What is the Hamming window for?

fredley picture fredley · Mar 24, 2011 · Viewed 60.5k times · Source

I'm working with some code that does a Fourier transform (to calculate the cepstrum of an audio sample). Before it computes the Fourier transform, it applies a Hamming window to the sample:

for(int i = 0; i < SEGMENTATION_LENGTH;i++){
    timeDomain[i] = (float) (( 0.53836 - ( 0.46164 * Math.cos( TWOPI * (double)i  / (double)( SEGMENTATION_LENGTH - 1 ) ) ) ) * frameBuffer[i]);
}

Why is it doing this? I can't find any reason for it to do this in the code, or online.

Answer

David picture David · Feb 8, 2014

This is an old question, but I thought the answer could be improved.

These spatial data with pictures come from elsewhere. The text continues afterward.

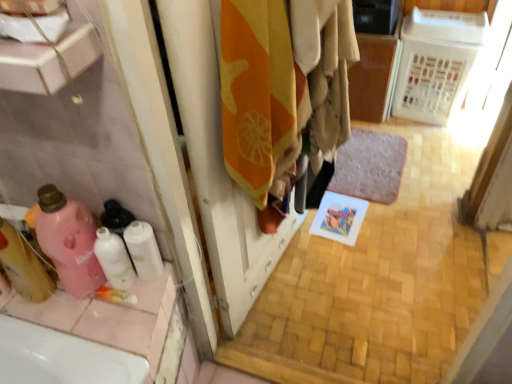
Identify the location of vacant area in front of white plastic laundry basket at upper right. (424, 146).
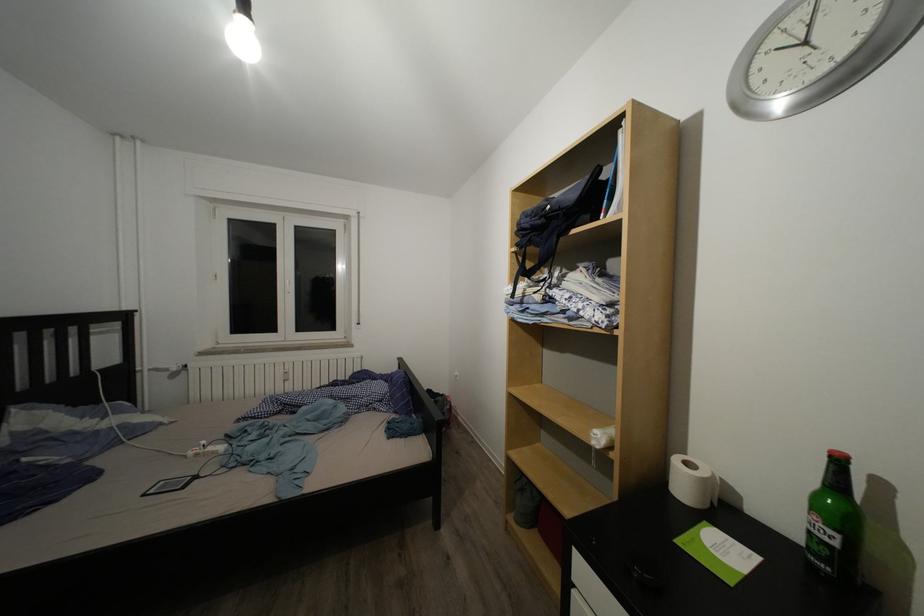
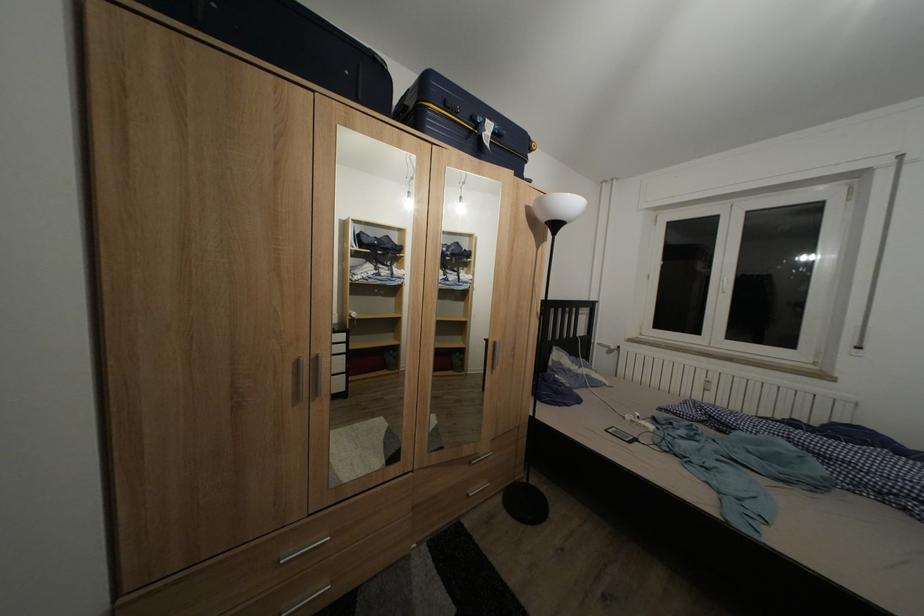
Question: The first image is from the beginning of the video and the second image is from the end. How did the camera likely rotate when shooting the video?

Choices:
 (A) Left
 (B) Right
 (C) Up
 (D) Down

Answer: (A)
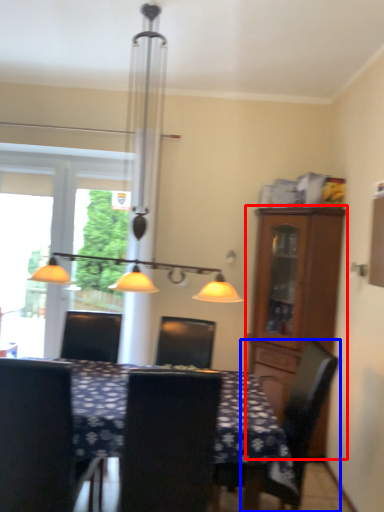
Question: Which object appears farthest to the camera in this image, cabinetry (highlighted by a red box) or chair (highlighted by a blue box)?

Choices:
 (A) cabinetry
 (B) chair

Answer: (A)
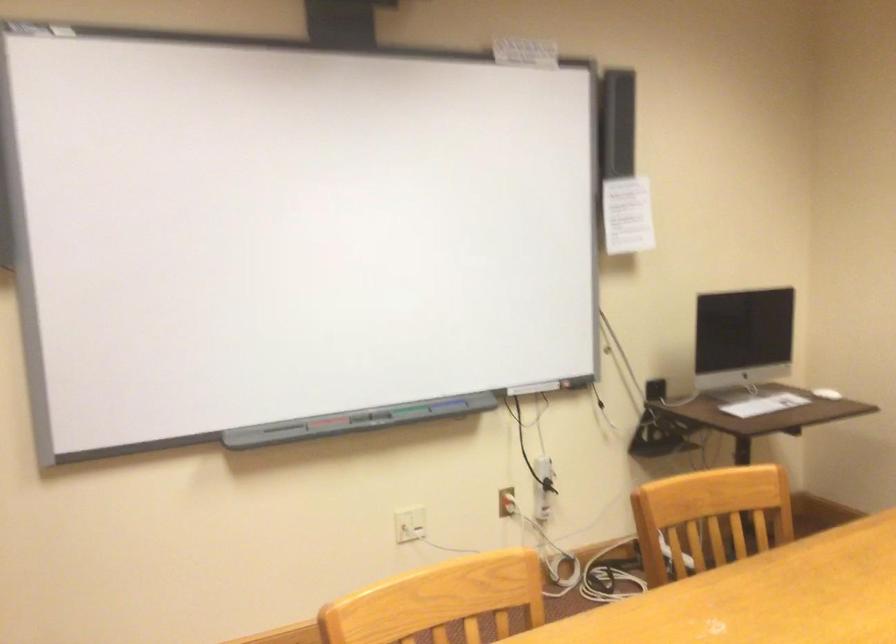
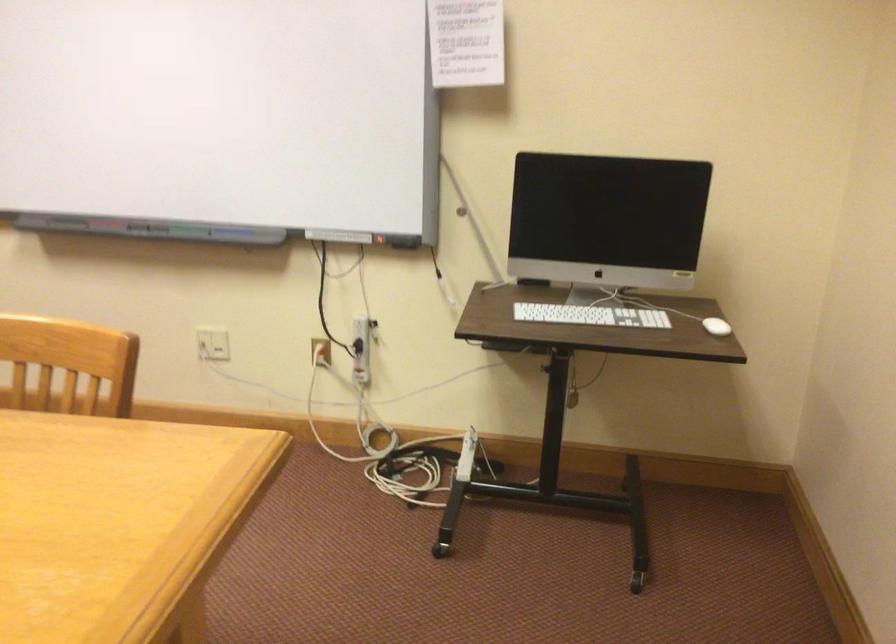
Locate, in the second image, the point that corresponds to point 331,426 in the first image.

(100, 225)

Imagine the signal you want to fourier transform is a pure sine wave. In the frequency domain, you would expect it to have a sharp spike only at the frequency of the sine. However if you took the fourier transform, your nice sharp spike would be replaced by something like this:

Sinc function

Why is that? Real sine waves extend to infinity in both directions. Computers can't do computations with an infinite number of data points, so all signals are "cut off" at either end. This causes the ripple on either side of the peak that you see. The hamming window reduces this ripple, giving you a more accurate idea of the original signal's frequency spectrum.

More theory, for the interested: when you cut your signal off at either end, you are implicitly multiplying your signal by a square window. The fourier transform of a square window is the image above, known as a sinc function. Whenever you do a fourier transform on a computer, like it or not, you're always choosing some window. The square window is the implicit default, but not a very good choice. There are a variety of windows that people have come up with, depending on certain characteristics you want to optimize. The hamming window is one of the standard ones.